# upcoming punk and metal shows in bend OR



## Foman (Jan 18, 2013)

These are upcoming shows in bend OR and surrounding towns for any ya'll that are going to be coming through central oregon.
feb. 16
Machetaso Profano, Hive Tyrant and more TBA @ the domino rooom
http://www.facebook.com/#!/events/113120728864573/
feb. 23
bloodoath, open defiance, hive tyrant and oblivorous @ Big T's in redmond
http://www.facebook.com/home.php#!/events/256782844453392/


I'll keep posting more shows. Right now we have some lined up right now til august.

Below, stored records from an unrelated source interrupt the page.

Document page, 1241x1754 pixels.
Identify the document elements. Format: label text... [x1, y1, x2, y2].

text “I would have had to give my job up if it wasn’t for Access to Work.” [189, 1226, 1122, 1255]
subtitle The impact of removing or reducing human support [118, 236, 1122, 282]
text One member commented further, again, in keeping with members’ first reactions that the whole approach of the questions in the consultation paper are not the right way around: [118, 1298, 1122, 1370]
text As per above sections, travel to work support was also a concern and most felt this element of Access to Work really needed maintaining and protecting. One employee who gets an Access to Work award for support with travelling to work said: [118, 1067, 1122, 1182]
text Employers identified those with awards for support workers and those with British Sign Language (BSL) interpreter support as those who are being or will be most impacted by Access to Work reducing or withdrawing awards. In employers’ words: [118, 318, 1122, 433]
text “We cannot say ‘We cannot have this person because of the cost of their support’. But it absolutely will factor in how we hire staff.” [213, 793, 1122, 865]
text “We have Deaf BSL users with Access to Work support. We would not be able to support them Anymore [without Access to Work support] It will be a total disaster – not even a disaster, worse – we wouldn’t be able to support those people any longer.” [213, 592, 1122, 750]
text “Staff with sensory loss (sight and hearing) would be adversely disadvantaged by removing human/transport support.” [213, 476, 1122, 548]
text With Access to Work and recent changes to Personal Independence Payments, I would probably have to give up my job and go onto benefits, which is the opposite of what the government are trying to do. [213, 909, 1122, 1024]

Hit me up if you come through my neck of the woods!


----------



## bsixsixsix (Jan 20, 2013)

I'll be up in Seattle till 2/14. Would be awesome to get down to Bend for the feb. 16th show! fuck yes!


----------



## Foman (Jan 23, 2013)

word up dooder hit me up if you make it down. the rum rebellion show was fucking rad.


----------



## Foman (Jan 30, 2013)

March 16 @ the Domino room
Fuck winter fest featuring:
Slow Children, General Nasty, Violation, Bloodoath, Hive Tyrant, Jerrys Middlefinger and maybe more
http://www.facebook.com/events/502166476493051/
Should be a good one, all day event starting @ 2:00 and is a benifit for Human Dignity Coalition. Check out what the benifit is for at http://humandignitycoalition.com/


----------



## CorruptToaster (Jul 25, 2013)

are there any more shows ever occuring in bend?


----------